> [Document extract]
● ● ● ●

# Task 1: Implementation of a Tabular Reinforcement Learning Environment
### By Nattaphat Thanaussawanun and Prapas Rakchartkiattikul

This notebook has demonstrated the nature of the warehouse environment into 5 scenarios.

## Content
- <a href='#scenario1'>Scenario 1: Basic Move Actions</a>
- <a href='#scenario2'>Scenario 2: Agent Hit the Box</a>
- <a href='#scenario3'>Scenario 3: Agent Hit the Human</a>
- <a href='#scenario4'>Scenario 4: Pickup Action</a>
- <a href='#scenario5'>Scenario 5: Dropoff Action</a>

The notation that used to represent the location in the environment: 
- Empty Space --> .
- Stationary Obstacles --> X
- Box --> B
- Human --> H
- Parcel --> P
- Destination --> P
- Agent --> A

In [1]:
#Import nessary functions
from warehouse import *
import pickle

In [2]:
# Example of environment of size 10
env = Warehouse(10)
env.reset()
env.display()

X X X X X X X X X X 
X P . . . . D . . X 
X . . . . . X . . X 
X . . X . . X B . X 
X X . . . . . . . X 
X . . . . . . . . X 
X . . . . . . . . X 
X . . H . . . . . X 
X . . . . . . . X X 
X X X X X X A X X X 



## Scenario 1: Basic Move Actions <a id='scenario1'></a> 

In [3]:
# Import a predefined enviroment
FILENAME = open('env_scenario_1.p', 'rb')
env_scenario_1_test = pickle.load(FILENAME)
FILENAME.close()

In [4]:
# Perform set of actions
print('Scenario 1: Starting Point')
env_scenario_1_test.display()

_, reward, _ = env_scenario_1_test.step('right')
print(f'''Perform "right" action --> Received {reward} point''')
env_scenario_1_test.display()

_, reward, _ = env_scenario_1_test.step('down')
print(f'''Perform "down" action --> Received {reward} point''')
env_scenario_1_test.display()

_, reward, _=  env_scenario_1_test.step('left')
print(f'''Perform "left" action --> Received {reward} point''')
env_scenario_1_test.display()

_, reward, _ =  env_scenario_1_test.step('up')
print(f'''Perform "up" action --> Received {reward} point''')
env_scenario_1_test.display()

● ● ● ●

> [Data supplied]
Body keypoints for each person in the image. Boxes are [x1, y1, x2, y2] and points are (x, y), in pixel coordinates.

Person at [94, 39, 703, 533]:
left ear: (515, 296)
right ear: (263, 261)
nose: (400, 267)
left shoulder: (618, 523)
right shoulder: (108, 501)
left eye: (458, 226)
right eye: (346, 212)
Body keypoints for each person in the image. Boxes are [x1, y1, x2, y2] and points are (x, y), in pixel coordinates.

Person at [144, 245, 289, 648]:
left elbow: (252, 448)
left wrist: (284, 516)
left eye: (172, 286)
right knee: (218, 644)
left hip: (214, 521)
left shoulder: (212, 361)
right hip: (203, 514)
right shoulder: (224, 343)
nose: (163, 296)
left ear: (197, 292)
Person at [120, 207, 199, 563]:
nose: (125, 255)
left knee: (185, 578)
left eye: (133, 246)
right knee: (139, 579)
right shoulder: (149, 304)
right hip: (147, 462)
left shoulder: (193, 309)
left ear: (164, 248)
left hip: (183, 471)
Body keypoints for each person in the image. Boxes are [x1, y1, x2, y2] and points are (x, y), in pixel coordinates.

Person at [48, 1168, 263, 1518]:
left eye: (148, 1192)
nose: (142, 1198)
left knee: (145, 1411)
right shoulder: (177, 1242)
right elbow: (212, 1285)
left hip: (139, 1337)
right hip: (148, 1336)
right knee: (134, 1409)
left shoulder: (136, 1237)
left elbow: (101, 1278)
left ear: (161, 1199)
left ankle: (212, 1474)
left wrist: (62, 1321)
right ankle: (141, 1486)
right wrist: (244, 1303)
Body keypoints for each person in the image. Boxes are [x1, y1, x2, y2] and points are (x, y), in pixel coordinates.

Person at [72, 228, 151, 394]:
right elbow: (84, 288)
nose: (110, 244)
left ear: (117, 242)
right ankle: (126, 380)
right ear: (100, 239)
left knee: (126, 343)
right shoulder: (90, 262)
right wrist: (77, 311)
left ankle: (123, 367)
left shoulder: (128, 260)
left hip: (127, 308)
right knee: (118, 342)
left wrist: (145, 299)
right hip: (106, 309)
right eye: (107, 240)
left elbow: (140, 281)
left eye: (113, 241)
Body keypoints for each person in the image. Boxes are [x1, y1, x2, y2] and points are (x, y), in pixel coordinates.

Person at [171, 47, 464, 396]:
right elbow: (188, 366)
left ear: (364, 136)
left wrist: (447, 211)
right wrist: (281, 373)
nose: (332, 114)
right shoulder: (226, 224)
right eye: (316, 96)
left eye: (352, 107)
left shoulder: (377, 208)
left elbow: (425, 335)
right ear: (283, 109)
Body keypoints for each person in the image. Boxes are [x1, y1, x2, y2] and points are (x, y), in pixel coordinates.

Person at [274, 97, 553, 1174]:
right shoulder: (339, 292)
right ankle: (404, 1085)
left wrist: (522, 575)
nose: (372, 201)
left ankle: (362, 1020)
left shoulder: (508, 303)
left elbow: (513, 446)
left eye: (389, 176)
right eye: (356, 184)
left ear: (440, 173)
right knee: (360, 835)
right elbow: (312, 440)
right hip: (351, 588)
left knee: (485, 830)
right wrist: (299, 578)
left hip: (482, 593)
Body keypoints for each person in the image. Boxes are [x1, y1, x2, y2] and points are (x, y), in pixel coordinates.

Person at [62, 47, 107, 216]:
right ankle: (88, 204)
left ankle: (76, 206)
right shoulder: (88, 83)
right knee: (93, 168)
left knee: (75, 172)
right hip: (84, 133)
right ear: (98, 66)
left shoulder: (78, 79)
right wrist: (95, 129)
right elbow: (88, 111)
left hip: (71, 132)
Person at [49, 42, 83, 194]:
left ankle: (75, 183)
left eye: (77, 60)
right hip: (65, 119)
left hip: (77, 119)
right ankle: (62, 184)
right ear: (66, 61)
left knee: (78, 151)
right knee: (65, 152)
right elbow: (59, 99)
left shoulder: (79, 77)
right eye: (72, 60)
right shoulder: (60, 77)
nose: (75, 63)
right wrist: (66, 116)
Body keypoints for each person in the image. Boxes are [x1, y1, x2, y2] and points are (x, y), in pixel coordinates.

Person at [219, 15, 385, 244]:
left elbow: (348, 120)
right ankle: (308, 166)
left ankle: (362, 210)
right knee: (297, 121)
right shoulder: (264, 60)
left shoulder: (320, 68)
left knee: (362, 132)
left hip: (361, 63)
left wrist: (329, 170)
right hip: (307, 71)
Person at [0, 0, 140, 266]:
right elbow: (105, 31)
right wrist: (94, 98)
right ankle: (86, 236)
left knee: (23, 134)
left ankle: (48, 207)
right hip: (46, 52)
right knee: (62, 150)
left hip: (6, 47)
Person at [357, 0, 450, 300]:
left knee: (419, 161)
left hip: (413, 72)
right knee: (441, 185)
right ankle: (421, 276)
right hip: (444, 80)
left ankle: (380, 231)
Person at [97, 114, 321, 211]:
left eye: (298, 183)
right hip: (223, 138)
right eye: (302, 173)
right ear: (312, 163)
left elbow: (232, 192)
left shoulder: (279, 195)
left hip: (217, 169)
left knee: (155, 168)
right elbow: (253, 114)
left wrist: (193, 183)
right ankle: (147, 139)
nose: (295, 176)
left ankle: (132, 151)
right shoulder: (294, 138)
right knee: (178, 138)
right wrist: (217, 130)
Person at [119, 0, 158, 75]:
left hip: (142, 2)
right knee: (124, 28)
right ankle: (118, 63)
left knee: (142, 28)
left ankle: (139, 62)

● ● ● ●

> [To do]
1. Using the warehouse environment notebook, answer each question briefly.
(a) How many scenarios does the notebook set out to demonstrate?
(b) What size is passed to Warehouse in the example environment?
(c) Which file is opened to load the predefined environment for Scenario 1?
2. Extend the warehouse environment notebook past its final line, keeping its format.

> [Answers to this exercise]
1.
(a) Five.
(b) 10.
(c) env_scenario_1.p.

2.
Scenario 1: Starting Point
X X X X X X X X X X 
X . . . . . . . . X 
X D . . . . . X . X 
X X . . . . . . . X 
X . . . . B . . . X 
X . . . . . . X H X 
X . . A . . . . P X 
X . . . . . . . . X 
X . . . . . X . . X 
X X X X X X X X X X 

Perform "right" action --> Received -1 point
X X X X X X X X X X 
X . . . . . . . . X 
X D . . . . . X . X 
X X . . . . . . . X 
X . . . . B . . . X 
X . . . . . . X H X 
X . . . A . . . P X 
X . . . . . . . . X 
X . . . . . X . . X 
X X X X X X X X X X 

Perform "down" action --> Received -1 point
X X X X X X X X X X 
X . . . . . . . . X 
X D . . . . . X . X 
X X . . . . . . . X 
X . . . . B . . . X 
X . . . . . . X H X 
X . . . . . . . P X 
X . . . A . . . . X 
X . . . . . X . . X 
X X X X X X X X X X 

Perform "left" action --> Received -1 point
X X X X X X X X X X 
X . . . . . . . . X 
X D . . . . . X . X 
X X . . . . . . . X 
X . . . . B . . . X 
X . . . . . . X H X 
X . . . . . . . P X 
X . . A . . . . . X 
X . . . . . X . . X 
X X X X X X X X X 

## Scenario 2: Agent Hit the Box   <a id='scenario2'></a> 

In [5]:
# Import a predefined enviroment
FILENAME = open('env_scenario_2.p', 'rb')
env_scenario_2 = pickle.load(FILENAME)
FILENAME.close()

In [6]:
# Perform set of actions
print('Scenario 2: Starting Point')
env_scenario_2.display()

print('>>> The "right" action will push the box backward, which results in a huge punishment.')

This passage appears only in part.